La raison du plus fort est la meilleure. La raison a eu raison de nous. Mais peut-elle avoir tord ? 

A l'impossible nul n'est tenu, et pourtant, j'y suis suspendue. Suspendue au fil de ma toile déstructurée, balottée par les tempêtes et grillée à la brûlure d'un feu follet. 

On ne fait pas d'omelette sans casser des œufs.

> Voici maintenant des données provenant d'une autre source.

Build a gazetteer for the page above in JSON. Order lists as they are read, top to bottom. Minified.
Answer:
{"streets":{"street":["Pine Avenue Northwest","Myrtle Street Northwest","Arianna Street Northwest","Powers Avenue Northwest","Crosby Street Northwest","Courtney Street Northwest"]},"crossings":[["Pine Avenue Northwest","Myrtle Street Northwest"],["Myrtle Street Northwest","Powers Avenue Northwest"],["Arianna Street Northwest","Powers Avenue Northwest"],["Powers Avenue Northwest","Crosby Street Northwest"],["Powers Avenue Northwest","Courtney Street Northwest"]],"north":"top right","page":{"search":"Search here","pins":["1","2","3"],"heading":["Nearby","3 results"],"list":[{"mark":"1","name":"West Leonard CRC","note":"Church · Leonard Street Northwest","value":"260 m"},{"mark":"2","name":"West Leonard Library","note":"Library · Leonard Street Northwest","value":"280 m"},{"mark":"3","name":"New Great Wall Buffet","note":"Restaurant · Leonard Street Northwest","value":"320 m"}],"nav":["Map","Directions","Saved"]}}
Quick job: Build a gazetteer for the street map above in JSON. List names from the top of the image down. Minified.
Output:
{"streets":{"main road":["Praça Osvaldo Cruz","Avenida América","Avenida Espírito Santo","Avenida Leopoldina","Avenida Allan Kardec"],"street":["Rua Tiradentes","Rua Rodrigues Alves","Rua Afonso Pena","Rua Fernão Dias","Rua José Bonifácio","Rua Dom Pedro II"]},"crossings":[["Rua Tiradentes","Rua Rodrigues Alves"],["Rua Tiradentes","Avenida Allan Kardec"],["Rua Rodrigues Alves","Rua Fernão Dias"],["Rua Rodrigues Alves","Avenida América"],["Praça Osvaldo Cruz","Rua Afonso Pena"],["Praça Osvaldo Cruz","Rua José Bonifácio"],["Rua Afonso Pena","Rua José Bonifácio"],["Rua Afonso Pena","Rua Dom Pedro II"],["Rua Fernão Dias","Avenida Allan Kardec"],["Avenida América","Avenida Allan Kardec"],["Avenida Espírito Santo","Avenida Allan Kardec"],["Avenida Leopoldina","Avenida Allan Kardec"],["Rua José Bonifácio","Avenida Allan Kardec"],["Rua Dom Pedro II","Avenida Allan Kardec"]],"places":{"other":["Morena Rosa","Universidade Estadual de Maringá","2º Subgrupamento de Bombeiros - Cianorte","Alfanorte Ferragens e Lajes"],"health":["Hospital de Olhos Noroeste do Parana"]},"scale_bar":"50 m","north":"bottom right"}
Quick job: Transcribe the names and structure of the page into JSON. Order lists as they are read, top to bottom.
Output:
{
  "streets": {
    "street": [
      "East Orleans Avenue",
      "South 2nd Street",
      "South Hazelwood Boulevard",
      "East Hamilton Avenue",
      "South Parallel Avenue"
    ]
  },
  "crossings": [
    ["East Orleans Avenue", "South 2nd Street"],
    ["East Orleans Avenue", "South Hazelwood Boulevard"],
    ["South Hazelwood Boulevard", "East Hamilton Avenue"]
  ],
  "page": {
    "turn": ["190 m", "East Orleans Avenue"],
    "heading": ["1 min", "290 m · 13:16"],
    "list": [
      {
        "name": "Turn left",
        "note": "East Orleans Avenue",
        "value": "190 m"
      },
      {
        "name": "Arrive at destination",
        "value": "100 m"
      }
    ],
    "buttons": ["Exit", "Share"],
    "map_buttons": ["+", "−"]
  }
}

Je dois avoir une tête d'œuf... Je croyais ma coquille plus solide que ça aux coups du mauvais sort. 

On m'a coupé l'herbe sous les pieds, et il ne me reste même pas la délicieuse odeur de l'herbe coupée, je me retrouve sur le sable et bois la tasse. 

Chacun voit midi à sa porte, et ma porte ouverte ne voit que minuit; le midi n'est pas pour moi, ainsi en a-t-il été décidé. 

Tant va la cruche à l'eau qu'à la fin elle se brise... ou qu'elle se casse, lasse. 

Comme à mon habitude je me détache; dédoublement salvateur et bombe à retardement ravageuse, destructrice, en silence, invisible, douloureuse, trompeuse. 

Je dois malgré-tout remercier ce vent destructeur, oui, merci de m'avoir offert tant de douleurs que mes toiles n'en peuvent plus de supporter  l'acrylique rageur, le pinceau triste sur ce sol pleureur taché de mes errances.